======== Trecho da página ========

Eu classifico São Paulo assim: O Palacio é a sala de visita.

A Prefeitura é a sala de jantar e a cidade é o jardim.

E a favela é o quintal onde jogam os lixos.

(...)

Quando eu vou na cidade tenho a impressão que estou no paraizo.

Acho sublime ver aquelas mulheres e crianças tão bem vestidas.

Tão diferentes da favela. As casas com seus vasos de flores e cores variadas. Aquelas paisagens há de encantar os olhos dos visitantes de São Paulo, que ignoram que a cidade mais afamada da America do Sul está enferma.

Com as suas úlceras: As favelas.


(Carolina Maria de Jesus, Quarto de Despejo, 1960)


Lula foi até a Favela do Moinho na cidade de São Paulo, na quinta-feira, 26 de junho. Um grande momento histórico repleto de revelações sobre o Brasil e sobre o futuro do país.



As revelações


Se num encontro com milhares de pessoas, alguém que está prestes a completar 80 anos é a pessoa com mais presença de espírito, mais jovial e com mais energia, revela-se um país doente que tem um imenso problema em sua essência para continuar tentando existir.


Toda a comitiva de ministros e políticos de Lula vinda diretamente de Brasília, com exceção de Esther Dweck, parecia uma porção de cones de trânsito ou moinhos de vento na quadra esportiva da favela, onde não estava ventando.


As pessoas da comitiva pareciam cansadas, exauridas, desconfortáveis, sem a compreensão da importância do momento, sem a compreensão da história que agora está acontecendo, sem sopro de vida. Compondo perfeitamente com a comitiva estavam os jovens repórteres, fotógrafos e cinegrafistas da velha mídia em sua conhecida apatia blasé.


No dia anterior o congresso nacional havia imposto séria derrota ao governo e ao país com a derrubada do ajuste do IOF, imposto sobre operações financeiras. Grande parte de deputados e senadores que integram a base do governo votou contra o governo. Isso é Brasília não é a Favela do Moinho.


A base de Lula trouxe na comitiva o ministro das cidades, filho de Barbalho. Seu irmão, o atual governador do Pará com apoio do PT, foi ministro de Dilma e depois de Temer. Belém sediará a importante COP 30, Conferência das Nações Unidas sobre as Mudanças Climáticas de 2025, oportunidade rara para o Brasil se recolocar para o mundo, depois dos anos de destruição de 2015-2022. Jader, o pai, votou pelo impeachment de Dilma. Isso é Brasília, isso é a base do governo, isso não é o Moinho.



Ausências reveladoras


O prefeito da cidade de São Paulo não compareceu para receber o presidente, talvez estivesse ocupado demais com seu trabalho de eliminação da Cracolândia, com transferências forçadas das pessoas para outras áreas da cidade, uma maquiagem grotesca para a situação dos usuários de crack.


Foi convidado e não compareceu o governador do estado de São Paulo. Ele um carioca eleito pelos paulistas que durante debate na campanha de 2022, errou a pronúncia dos Campos Elíseos, bairro onde fica a Favela do Moinho. Ele também não sabia o seu próprio local de votação na cidade. Nada disso impediu o voto dos paulistas para que fosse eleito. Nada disso impediu sua ordem para a ação violenta da PM contra os moradores da favela em abril e maio deste ano.

======== Dados de origem ========

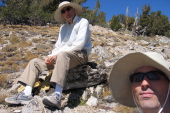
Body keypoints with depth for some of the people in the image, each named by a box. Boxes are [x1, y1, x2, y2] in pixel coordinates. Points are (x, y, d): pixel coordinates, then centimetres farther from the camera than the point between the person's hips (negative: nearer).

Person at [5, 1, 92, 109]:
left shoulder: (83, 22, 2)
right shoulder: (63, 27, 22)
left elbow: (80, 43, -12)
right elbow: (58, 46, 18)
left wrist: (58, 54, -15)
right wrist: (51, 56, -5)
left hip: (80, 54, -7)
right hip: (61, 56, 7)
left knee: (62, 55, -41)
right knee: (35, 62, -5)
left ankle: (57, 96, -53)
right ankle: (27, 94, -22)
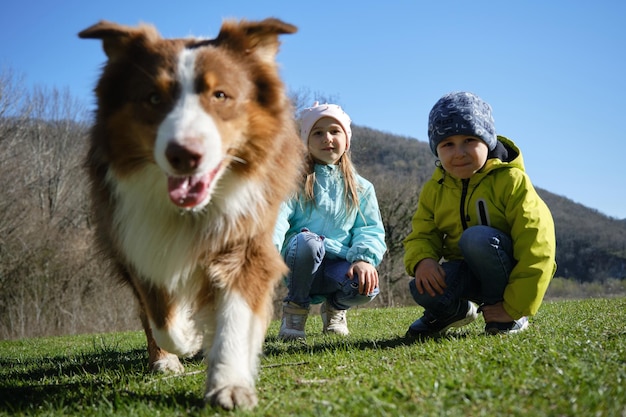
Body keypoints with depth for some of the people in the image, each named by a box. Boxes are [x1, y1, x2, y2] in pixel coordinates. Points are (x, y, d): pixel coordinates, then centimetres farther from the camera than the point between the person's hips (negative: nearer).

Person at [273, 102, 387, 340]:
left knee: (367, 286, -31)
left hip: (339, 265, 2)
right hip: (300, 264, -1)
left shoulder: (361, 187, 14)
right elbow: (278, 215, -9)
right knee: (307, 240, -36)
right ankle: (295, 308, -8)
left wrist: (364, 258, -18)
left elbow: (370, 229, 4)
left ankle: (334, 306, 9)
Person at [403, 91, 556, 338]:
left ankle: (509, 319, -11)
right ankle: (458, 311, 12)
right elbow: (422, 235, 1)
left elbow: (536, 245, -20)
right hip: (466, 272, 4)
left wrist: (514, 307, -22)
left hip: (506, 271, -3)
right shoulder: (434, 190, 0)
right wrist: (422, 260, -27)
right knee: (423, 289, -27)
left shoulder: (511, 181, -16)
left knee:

========

Dê continuidade ao texto sobre a visita de Lula à Favela do Moinho, começando logo depois da última frase mostrada.

No mesmo horário do encontro do Presidente da República com os moradores do Moinho, o governador dos paulistas estava inaugurando uma praça já inaugurada em Lagoinha, município paulista de cinco mil habitantes, uma população total menor que o número de moradores da favela do Moinho. Uma semana antes, no dia de Corpus Christi, ele cantou na Marcha para Jesus, evento dos neopentecostais, sob o manto da bandeira genocida de Israel. Tarcísio, um capitão do exército, foi ministro entre 2019 e 2022, antes disso foi diretor do DNIT do governo Dilma. Isso é Brasília, isso não é a favela.


Anielle Franco também estava ausente, embora o encontro na favela do Moinho parecesse ser um momento ideal para a presença de uma Ministra da Igualdade Racial.


Não havia militância uniformizada de partidos ou de movimentos sociais, nem na favela, nem nas ruas de acesso.



Presenças reveladoras


As pessoas cantaram parabéns para Eduardo Suplicy assim que o viram, ele fez 84 anos no dia 21 de junho, não era da comitiva, mas estava presente.


Havia no rosto, no olhar das pessoas e tentando se espalhar pelo ar, um raro brilho, revelador de alívio, de esperança, de orgulho, de justiça. Eram os moradores e muitos lutadores não uniformizados, que não constam em folhas de pagamento de partidos, mergulhados na percepção de que ainda é possível se fazer um país.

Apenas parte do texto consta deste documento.